Einige Referenten plädierten bei der Erstellung verschiedener Studien für eine bessere Abstufung in Subgruppen. Auf diesem Gebiet bleibt in den nächsten Jahren noch viel zu tun.

In allen Bereichen (Arbeit des IFOMT-Vorstands, Standard Komitees, Organisation der Kongresse, Entwicklung der einzelnen Member Organisations) war die zunehmende Professionalisierung und das Bemühen aller Verantwortlichen festzustellen, sowohl die fachliche als auch organisatorische Kompetenz weiterzuentwickeln. Die Vorträge repräsentierten die praktische Umsetzung der Notwendigkeit des physiotherapeutischen Berufsstands nach wissenschaftlichem Nachweis der Fachkompetenz. Besonders positiv war die erstmals angesetzte Veranstaltung für Instruktoren, wobei allerdings mehr interaktive Teile und größerer Freiraum für Diskussionen eingebaut werden sollten. Trotz des insgesamt positiven Eindrucks der Veranstaltung, sollen folgende kritische Anmerkungen nicht unausgesprochen bleiben:

Wo waren die Vorträge, die manuelle Fähigkeiten – die ureigenste Fähigkeit der Manualtherapeuten – demonstrieren und analysieren? Die meisten Referate nannten nur Zahlen und statistische Ergebnisse und erwähnten nur am Rande die verwendeten Techniken, die für die Teilnehmer einen praktischen Wert bei der Arbeit am Patienten haben sollten. Viele Präsentationen untersuchten zwar wissenschaftlich theoretische Erklärungsmodelle (z. B. für chronische Schmerzmechanismen), verfolgten jedoch nicht in ausreichendem Maß die therapeutischen Konsequenzen. Auch hier fehlte der praktische Nutzen für die tägliche Arbeit. Einige der Key-Speakers machten es sich vielleicht ein bisschen einfach, indem sie mit hohem Tempo von reinen Schriftfolien ablasen, ohne die einfachsten Richtlinien der Präsentationstechnik zu beachten. Man sollte sich nicht auf seinen Lorbeeren ausruhen! (So war z. B. der Vortrag von Mark Jones eine große Enttäuschung, das Referat von Erl Pettman dagegen sehr positiv). Leider nahmen weder Referenten noch Organisatoren Rücksicht darauf, dass Zuhörer mit nicht englischer Muttersprache ab einem bestimmten Sprechtempo kaum oder sogar gar nicht den Vorträgen folgen können. Hier sollte auch von Organisationsseite bei den Referenten interveniert werden.
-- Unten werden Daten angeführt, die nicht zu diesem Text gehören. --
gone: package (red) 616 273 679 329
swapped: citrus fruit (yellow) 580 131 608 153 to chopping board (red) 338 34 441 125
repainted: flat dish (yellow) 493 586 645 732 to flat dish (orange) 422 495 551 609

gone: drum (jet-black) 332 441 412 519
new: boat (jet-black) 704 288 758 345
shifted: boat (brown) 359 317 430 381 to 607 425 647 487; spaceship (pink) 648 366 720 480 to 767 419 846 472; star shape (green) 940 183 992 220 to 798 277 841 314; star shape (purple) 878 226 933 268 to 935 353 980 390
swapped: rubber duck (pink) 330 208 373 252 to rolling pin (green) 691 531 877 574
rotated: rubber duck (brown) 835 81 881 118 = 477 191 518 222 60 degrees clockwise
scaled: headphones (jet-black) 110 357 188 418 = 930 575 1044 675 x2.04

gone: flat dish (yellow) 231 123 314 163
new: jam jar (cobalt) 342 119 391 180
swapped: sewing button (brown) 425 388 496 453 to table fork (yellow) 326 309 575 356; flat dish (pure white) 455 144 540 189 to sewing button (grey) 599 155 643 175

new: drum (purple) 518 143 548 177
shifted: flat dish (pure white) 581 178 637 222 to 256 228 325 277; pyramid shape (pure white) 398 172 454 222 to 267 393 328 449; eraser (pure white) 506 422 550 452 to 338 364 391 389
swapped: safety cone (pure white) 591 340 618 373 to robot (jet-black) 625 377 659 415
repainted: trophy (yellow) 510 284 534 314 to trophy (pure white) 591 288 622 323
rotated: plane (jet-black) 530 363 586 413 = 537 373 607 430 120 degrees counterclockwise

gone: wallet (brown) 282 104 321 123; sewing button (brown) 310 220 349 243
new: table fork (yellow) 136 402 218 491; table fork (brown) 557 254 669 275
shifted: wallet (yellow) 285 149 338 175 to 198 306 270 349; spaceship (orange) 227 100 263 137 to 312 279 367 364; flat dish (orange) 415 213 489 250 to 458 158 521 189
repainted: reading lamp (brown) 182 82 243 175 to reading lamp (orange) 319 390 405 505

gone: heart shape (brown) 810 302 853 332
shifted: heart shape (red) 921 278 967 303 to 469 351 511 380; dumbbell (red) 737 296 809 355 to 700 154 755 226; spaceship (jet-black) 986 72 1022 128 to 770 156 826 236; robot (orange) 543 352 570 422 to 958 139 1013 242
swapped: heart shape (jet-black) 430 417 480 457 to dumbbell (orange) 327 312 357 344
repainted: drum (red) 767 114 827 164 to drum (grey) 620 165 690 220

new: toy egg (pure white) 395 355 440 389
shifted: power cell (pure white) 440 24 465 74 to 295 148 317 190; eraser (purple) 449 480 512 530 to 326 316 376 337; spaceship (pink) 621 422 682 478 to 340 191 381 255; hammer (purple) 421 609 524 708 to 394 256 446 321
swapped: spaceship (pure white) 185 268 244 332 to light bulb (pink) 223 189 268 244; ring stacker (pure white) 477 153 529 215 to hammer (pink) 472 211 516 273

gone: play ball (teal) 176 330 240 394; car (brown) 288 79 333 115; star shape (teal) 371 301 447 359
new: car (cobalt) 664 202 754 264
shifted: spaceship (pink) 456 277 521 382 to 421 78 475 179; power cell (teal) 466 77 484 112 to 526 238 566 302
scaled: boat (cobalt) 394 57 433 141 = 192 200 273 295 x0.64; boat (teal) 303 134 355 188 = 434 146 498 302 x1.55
Neben aller Wichtigkeit der Wissenschaft darf das praktische Arbeiten und dessen Weiterentwicklung nicht vergessen werden. Für viele Teilnehmer liegt die Motivation für den Kongressbesuch im praktischen Nutzen. Dies sollte auch bei der Konzeption der nächsten Kongresse berücksichtigt werden.

Insgesamt war der IFOMT-Kongress ohne Zweifel ein Erfolg, der auch in Zukunft gewährleistet werden sollte. Freuen wir uns auf den nächsten IFOMT-Kongress 2012 im kanadischen Québec, bei dem wieder die neuesten Studien und Richtungen in der Manualtherapie für die kommenden 4 Jahre präsentiert werden.